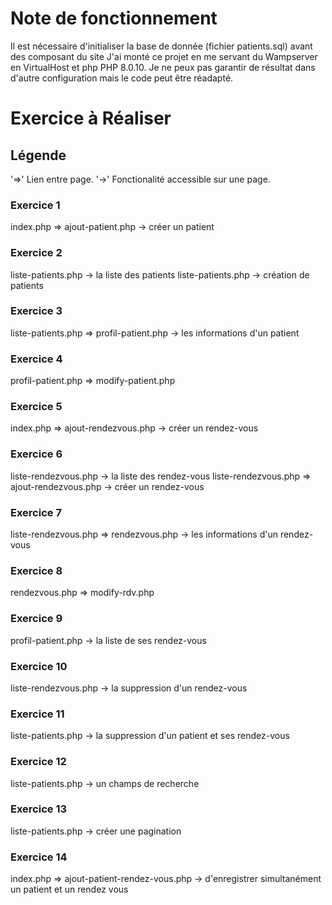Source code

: # Note de fonctionnement
Il est nécessaire d'initialiser la base de donnée (fichier patients.sql) avant des composant du site
J'ai monté ce projet en me servant du Wampserver en VirtualHost et php PHP 8.0.10.
Je ne peux pas garantir de résultat dans d'autre configuration mais le code peut être réadapté.

# Exercice à Réaliser

## Légende
'=>' Lien entre page.
'->' Fonctionalité accessible sur une page.

### Exercice 1

index.php => ajout-patient.php -> créer un patient 

### Exercice 2

liste-patients.php -> la liste des patients 
liste-patients.php -> création de patients

### Exercice 3

liste-patients.php => profil-patient.php -> les informations d'un patient

### Exercice 4

profil-patient.php => modify-patient.php 

### Exercice 5

index.php => ajout-rendezvous.php -> créer un rendez-vous

### Exercice 6

liste-rendezvous.php -> la liste des rendez-vous 
liste-rendezvous.php => ajout-rendezvous.php -> créer un rendez-vous

### Exercice 7

liste-rendezvous.php => rendezvous.php -> les informations d'un rendez-vous

### Exercice 8

rendezvous.php => modify-rdv.php

### Exercice 9

profil-patient.php -> la liste de ses rendez-vous

### Exercice 10

liste-rendezvous.php -> la suppression d'un rendez-vous

### Exercice 11

liste-patients.php -> la suppression d'un patient et ses rendez-vous

### Exercice 12

liste-patients.php -> un champs de recherche

### Exercice 13

liste-patients.php -> créer une pagination

### Exercice 14

index.php => ajout-patient-rendez-vous.php -> d'enregistrer simultanément un patient et un rendez vous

_ _ _

## Task goal
Beginning with the line that holds "### Exercice 14" and ending with the last line of the data, copy each line exactly and add nothing.

## Answer for the task
### Exercice 14

index.php => ajout-patient-rendez-vous.php -> d'enregistrer simultanément un patient et un rendez vous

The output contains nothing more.